OpenOffice.org Still Kicking
Reports to contrary, the launch of Microsoft Office 2010 doesn't mean that OpenOffice.org is dead — or even wounded.
ZDNet's Christopher Dawson says that users are going to choose the lumbering monstrosity that is Microsoft Office, or opt for Google Docs or another online suite. According to Dawson:
If someone needs a desktop office suite (and I mean they don't just think they need one, but actually need to do things that can't be done with Google Apps), then they aren't going to be satisfied with OpenOffice. I don't blame them, actually. Given my choice of Office 2007/2010 or OpenOffice, I'd pick Office. It's polished, it's easy, and it's powerful.

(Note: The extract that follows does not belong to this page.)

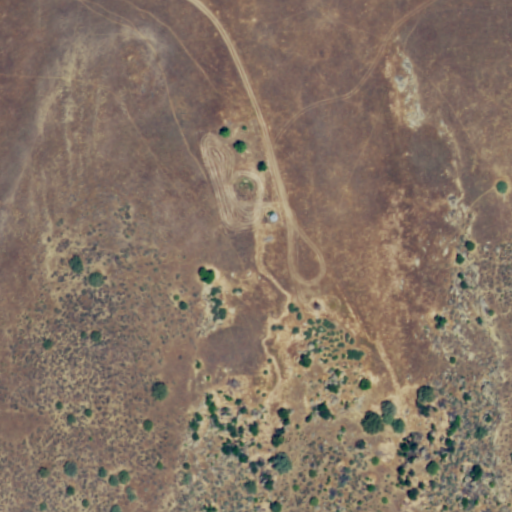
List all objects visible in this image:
road: (277, 175)
storage tank: (273, 218)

I'll give Dawson powerful, and I suppose polished, but I'm unwilling to cede "easy," though I don't claim OpenOffice.org is easier than Office. Aside from that, you'll find a fairly large gulf in features between Google Docs and OpenOffice.org. Google Docs isn't quite ready to assume the mantle just yet. Some people simply prefer a desktop suite. Many users will think twice, or three times, before depending solely on applications "in the cloud" with their data. And some users actually do care about open source, though admittedly not a huge number.
Also, there's the little matter of cost. This might be less visible in the educational environment with special pricing, but Microsoft Office isn't cheap — and free often beats cheap anyway.

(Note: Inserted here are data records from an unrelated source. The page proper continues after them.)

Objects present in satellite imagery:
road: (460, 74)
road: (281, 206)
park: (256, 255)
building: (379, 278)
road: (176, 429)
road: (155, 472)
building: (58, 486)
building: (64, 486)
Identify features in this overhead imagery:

One thing that Dawson's post does point out, though, is that OpenOffice.org does need to distinguish itself in some way. If Dawson's view of OpenOffice.org is widely held, it means that many just see it as a not-quite-as-good Microsoft Office substitute, and with nothing to really recommend it on its own. It would be good to see OpenOffice.org recommended in its own right rather than just as an Office substitute.
But OpenOffice.org isn't going anywhere. If anything, I suspect it's going to be getting some extra attention from Oracle and may be getting closer to Microsoft Office. It's going to be a few more years before Web office suites take over entirely, anyway. Applications rarely just up and "die," it takes a while for users to change habits.